Digital Nomad: About the fusion of travel and work

Saturday, July 8, 2017

Over the last few years, a new travel and work approach has risen to great popularity: the digital nomad. These modern nomads are paving the way for a new era of complete location independence. Traveling any time you want, anywhere you would like, will probably sound like a dream, but it is a dream that can become true if you are willing to take the leap. If this sounds like something for you, do read on…

Digital nomads seem to have it all: complete freedom in choosing their location, no boring 9 to 5 routines, one beautiful view after the next… All while keeping the cash flowing in with the help of nothing more than a laptop and Wi-Fi connection. It seems like such a fairy tale, but to make sure this lifestyle truly is the best way for you to combine travel and work, consider the following:

You’re going to need some discipline - lots of it

Combining travel and work together is great; you’ll get to see many amazing places without having to worry about getting back to your boss’ office on Monday, and your lunch breaks can now be enjoyed on the beach instead of in a boring canteen. However, it can become very tempting to stretch that lunch break a few minutes… or hours. If you don’t have the motivation and discipline to get your hours of work done, digital nomading is probably not for you. There will be no boss checking your productivity, nor any colleagues to motivate you. The only thing expected from you is the end-result; how you get there is entirely up to you.

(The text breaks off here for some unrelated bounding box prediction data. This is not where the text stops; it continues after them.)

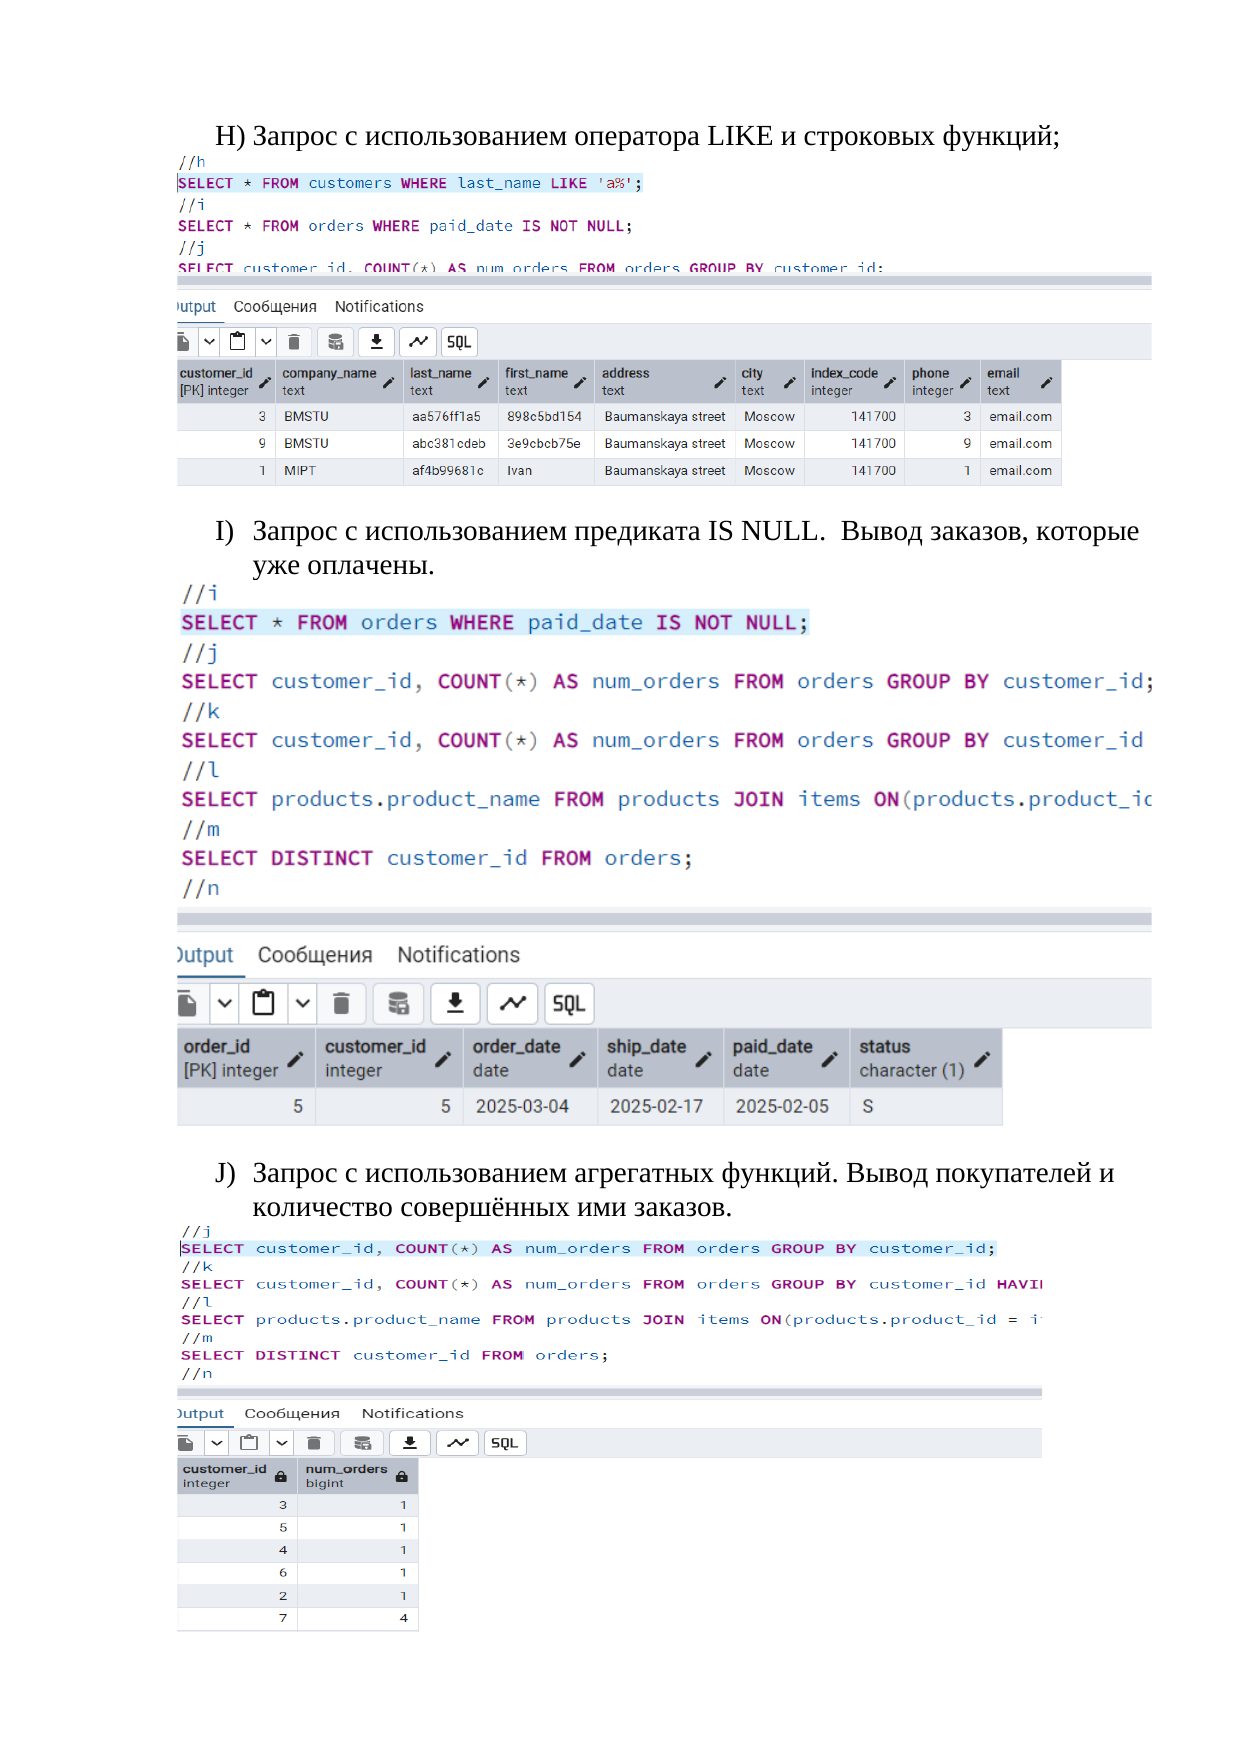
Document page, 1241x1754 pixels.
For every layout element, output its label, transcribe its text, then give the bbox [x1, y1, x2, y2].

list Запрос с использованием агрегатных функций. Вывод покупателей и количество совершённых ими заказов. [215, 1156, 1152, 1223]
picture [177, 580, 1152, 1156]
list Запрос с использованием предиката IS NULL. Вывод заказов, которые уже оплачены. [215, 514, 1152, 580]
list Запрос с использованием оператора LIKE и строковых функций; [215, 118, 1152, 151]
picture [177, 151, 1152, 514]
picture [177, 1222, 1043, 1632]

managing your personal todos and schedule with sticky notes
managing your personal todos and schedule with sticky notes

Travel and work is not an endless holiday

Taking your laptop to the beach to do maybe half an hour of light work before plunging into the ocean, is how everyone is attempting to sell the digital nomad life. But, beaches are full of sand that will ruin your laptop, hot climates are not comfortable to work in and Wi-Fi doesn’t grow on palm trees. Basically, you’ll be spending a lot of time in dark hotel rooms to be able to get an internet connection, and a whole lot less time out there with the other tourists. Of course, you will be able to visit all the cool sites and beautiful beaches once the work is done, unlike with regular office jobs. But do take this into account before you start your travel and work combi to avoid any disappointment.

Owning a lot of stuff will be inconvenient

If you’re the type of person that really values their stuff and gets attached to material possessions, combining travel and work (or traveling long term at all) might not be right for you. When you’re on the road a lot, be it as a digital nomad or any other kind of traveler, owning a lot of stuff is practically impossible. Stuff just weighs you down, and chances are you’ll use only 50% of what you packed anyway. As a digital nomad, your possessions will most probably be limited to you clothes, your laptop, your phone, your camera and a whole bunch of chargers. Maybe a notebook or two if you like it old school, but owning much more is really out of the question.

If you’ve gone through all these points and still feel like combining travel and work by becoming a digital nomad is right for you, then I say go for it. There are many ways in which you can take your work on the road with you, as I discussed earlier in my post how to find location independent work online. It’s really not limited to starting your own travel blog – although that might, of course, be an option for you. You could for example work as a freelance writer or photographer, and keep in touch with your clients online. Or you could start your own business, which is actually quite cost-effective when done from a third-world country where the cost of living will be low. I’ve also met people that fund their travels by performing or selling their artwork in the streets, so if you have some kind of cool juggling/artsy skill that might work for you too.

As you can see, the digital nomad life is not for everyone. But, if you have the discipline and motivation to get your work done (even with the temptation of a beautiful location calling), and don’t mind owning a little less stuff than you’re probably used to, adopting the digital nomad way of life is a great way to combine travel and work. If taking your work on the road with you to enjoy the freedom of living, working and relaxing anywhere in the world sounds like the perfect life to you, definitely give the digital nomad lifestyle a go!